Emanuel Tschopp drückt die schwere Stahltür auf und knipst das Licht an. Es riecht muffig, Kellerluft eben, und ein bisschen Kellerchaos herrscht auch: In dem kleinen Raum stapeln sich Holzkisten, es gibt Stahlschränke und hohe Regale. Allerdings lagern hier weder alte Skischuhe, Bücherkisten oder Dreiräder. Auch keine Marmeladengläser, Dosenmais und Kartoffeln. In den Regalen liegen rund 700 Knochen, jeder einzelne mit Schaumstoff gepolstert. Gruselig? Nein, hier geht es um Wissenschaft: Emanuel Tschopp ist Paläontologe, er erforscht das Leben von Dinosauriern.
Die Knochen stammen von vier Langhalssauriern, die 2009 in den USA entdeckt wurden. Die kleinsten Schwanzwirbel sind kaum größer als ein Babyfinger, die größten Oberschenkelknochen fast 1,30 Meter lang und so schwer, dass man sie nur zu zweit anheben kann – dabei waren die vier Dinos noch nicht mal ausgewachsen, als sie starben. Die beiden größten waren immerhin schon 15 Meter lang und wogen mehrere Tonnen. „Vielleicht waren sie als Herde unterwegs, oder ein Fluss hat ihre Knochen zusammengespült“, sagt Tschopp. Zu welcher Saurierart sie gehören, weiß er noch nicht genau. Vermutlich sind sie eng verwandt mit bekannten Langhälsen wie Brontosaurus und Diplodocus.
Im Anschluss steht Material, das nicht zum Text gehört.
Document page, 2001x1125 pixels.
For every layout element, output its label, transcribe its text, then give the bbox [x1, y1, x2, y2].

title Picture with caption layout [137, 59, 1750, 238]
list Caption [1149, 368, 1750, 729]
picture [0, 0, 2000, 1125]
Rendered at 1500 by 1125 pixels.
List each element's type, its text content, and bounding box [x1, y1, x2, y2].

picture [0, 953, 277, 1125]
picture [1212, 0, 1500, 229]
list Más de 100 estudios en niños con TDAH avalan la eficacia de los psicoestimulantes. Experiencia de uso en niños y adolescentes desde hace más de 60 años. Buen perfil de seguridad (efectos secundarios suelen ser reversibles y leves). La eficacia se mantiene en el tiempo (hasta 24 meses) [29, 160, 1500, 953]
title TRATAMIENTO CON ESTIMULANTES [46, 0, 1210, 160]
Nach 150 Millionen Jahren unter der Erde sind die Knochen schwarz und hart wie Stein. Gut verpackt in Gips und Kisten wurden sie per Schiff nach Hamburg gebracht, dort gereinigt und verkauft. Was kostet so ein Dino? Das will der Forscher nicht verraten. Aber sie dürften einige Millionen Euro gekostet haben. Deshalb lagern sie auch an einem geheimen Ort unter der Universität Hamburg, über der Stahltür blinkt eine Alarmanlage. Noch hat die Stadt kein Naturkundemuseum, das groß genug für Langhalssaurier wäre. Für Dinoforscher Tschopp ist das eine große Chance: „Natürlich ist es toll, wenn viele Menschen die Skelette im Museum bewundern können. Aber bis es so weit ist, bin ich sehr froh, dass wir jeden einzelnen Knochen in Ruhe untersuchen können“, sagt er. Gerade durchleuchtete er zum Beispiel die Oberschenkelknochen mit einem Computertomographen, wie man ihn aus dem Krankenhaus kennt. So lässt sich herausfinden, wie alt die Tiere waren oder wie schnell sie gewachsen sind. „Wenn die Langhalssaurier aus dem Ei geschlüpft sind, waren sie kaum grösser als ein Hund. Innerhalb weniger Jahre wurden sie dann über 20 Meter lang und bis zu 30 oder 40 Tonnen schwer.“
Jeder Knochen erzählt etwas über das Leben der Dinosaurier. Die Schädel etwa verraten etwas über ihre Essgewohnheiten: Mit ihren langen, spitzen und ständig nachwachsenden Zähnen rupften die Langhalssaurier wohl Blätter und Zweige von Sträuchern und Bäumen. Zum Kauen hatten sie keine Zeit, sie schlangen das Grünzeug einfach kiloweise im Ganzen hinunter. Tschopp und sein Team haben auch herausgefunden, dass die Jungtiere sehr kräftige Beine hatten. „Vermutlich mussten sie gleich nach dem Schlüpfen loslaufen. Das spricht dafür, dass sich die Eltern nicht um Eier und Nachwuchs gekümmert haben.“
Bis das neue Museum mit den vier Dinos eröffnet wird, dürften einige Jahre vergehen. Bis dahin geht Emanuel regelmäßig in den Keller, um nach seinen Langhälsen zu sehen – und ihren versteinerten Knochen noch mehr Antworten über ihr Leben zu entlocken.